> **Supplied material**:
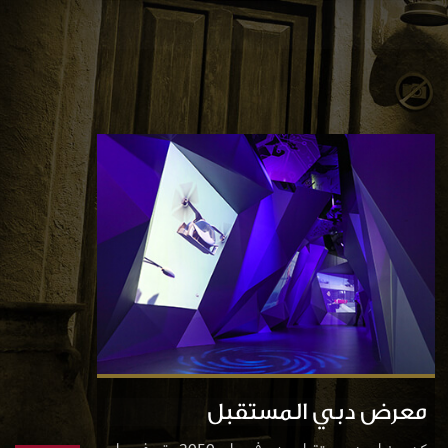
معرض دبي المستقبل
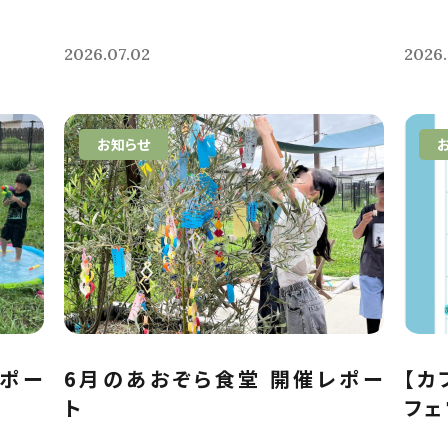
2026.07.02
2026
お知らせ
レポー
6月のあおぞら食堂 開催レポー
【カ
ト
フェ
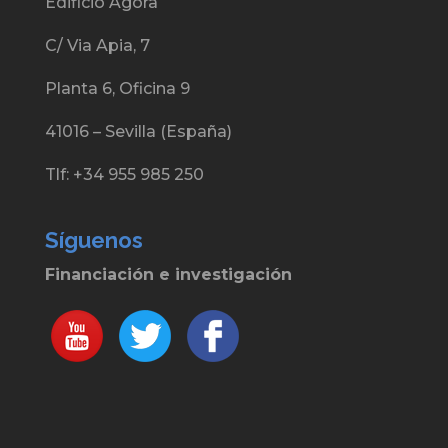
Edificio Agora
C/ Via Apia, 7
Planta 6, Oficina 9
41016 – Sevilla (España)
Tlf: +34 955 985 250
Síguenos
Financiación e investigación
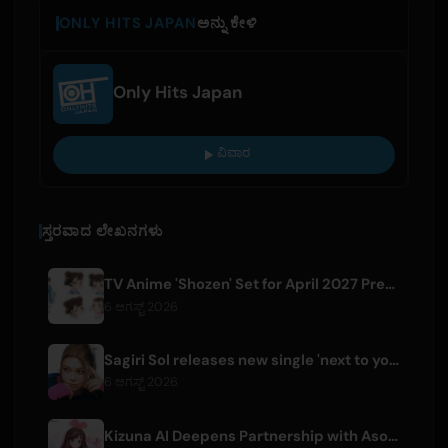
ONLY HITS JAPAN
ಅನ್ನು ಕೇಳಿ
Only Hits Japan
ವಿವಾರ
ಸ್ತರವಾದ ಲೇಖನಗಳು
TV Anime 'Shozen' Set for April 2027 Premiere on Fuji TV
6 ಆಗಸ್ಟ್ 2026
Sagiri Sol releases new single 'next to your love' after hiatus
6 ಆಗಸ್ಟ್ 2026
Kizuna AI Deepens Partnership with Asobisystem Ahead of 10th Anniversary World Tour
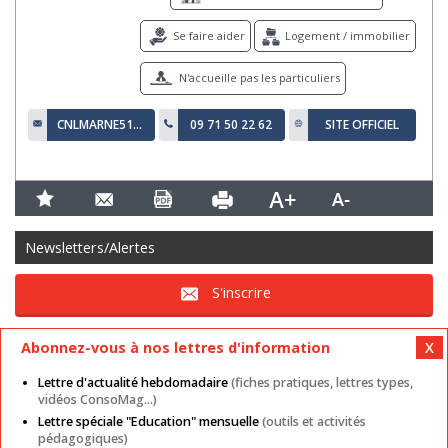
Se faire aider
Logement / immobilier
N'accueille pas les particuliers
CNLMARNE51@ORANGE.FR
09 71 50 22 62
SITE OFFICIEL
Newsletters/Alertes
S'inscrire
Abonnez-vous à nos lettres d'information
Lettre d'actualité hebdomadaire
(fiches pratiques, lettres types,
vidéos ConsoMag...)
Lettre spéciale "Education" mensuelle
(outils et activités
Mentions légales
Nos autres sites
CGU
pédagogiques)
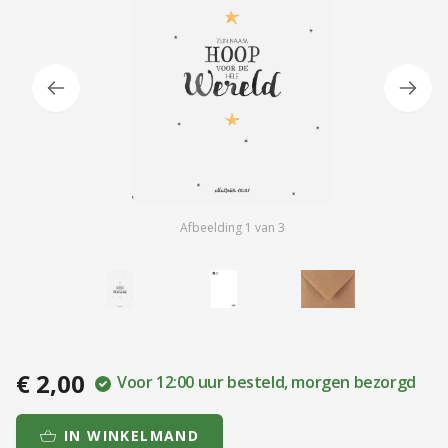
Afbeelding
1
van
3
€ 2,00
Voor 12:00 uur besteld, morgen bezorgd
IN WINKELMAND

> **Directive**:
Can you copy out the text of all six entries above, line for line and unchanged, while leaving the pictures out of your answer?

> **Your solution**:
معرض دبي المستقبل
2026.07.02
2026
お知らせ
レポー
6月のあおぞら食堂 開催レポー
【カ
ト
フェ
Edificio Agora
C/ Via Apia, 7
Planta 6, Oficina 9
41016 – Sevilla (España)
Tlf: +34 955 985 250
Síguenos
Financiación e investigación
ONLY HITS JAPAN
ಅನ್ನು ಕೇಳಿ
Only Hits Japan
ವಿವಾರ
ಸ್ತರವಾದ ಲೇಖನಗಳು
TV Anime 'Shozen' Set for April 2027 Premiere on Fuji TV
6 ಆಗಸ್ಟ್ 2026
Sagiri Sol releases new single 'next to your love' after hiatus
6 ಆಗಸ್ಟ್ 2026
Kizuna AI Deepens Partnership with Asobisystem Ahead of 10th Anniversary World Tour
Se faire aider
Logement / immobilier
N'accueille pas les particuliers
CNLMARNE51@ORANGE.FR
09 71 50 22 62
SITE OFFICIEL
Newsletters/Alertes
S'inscrire
Abonnez-vous à nos lettres d'information
Lettre d'actualité hebdomadaire
(fiches pratiques, lettres types,
vidéos ConsoMag...)
Lettre spéciale "Education" mensuelle
(outils et activités
Mentions légales
Nos autres sites
CGU
pédagogiques)
Afbeelding
1
van
3
€ 2,00
Voor 12:00 uur besteld, morgen bezorgd
IN WINKELMAND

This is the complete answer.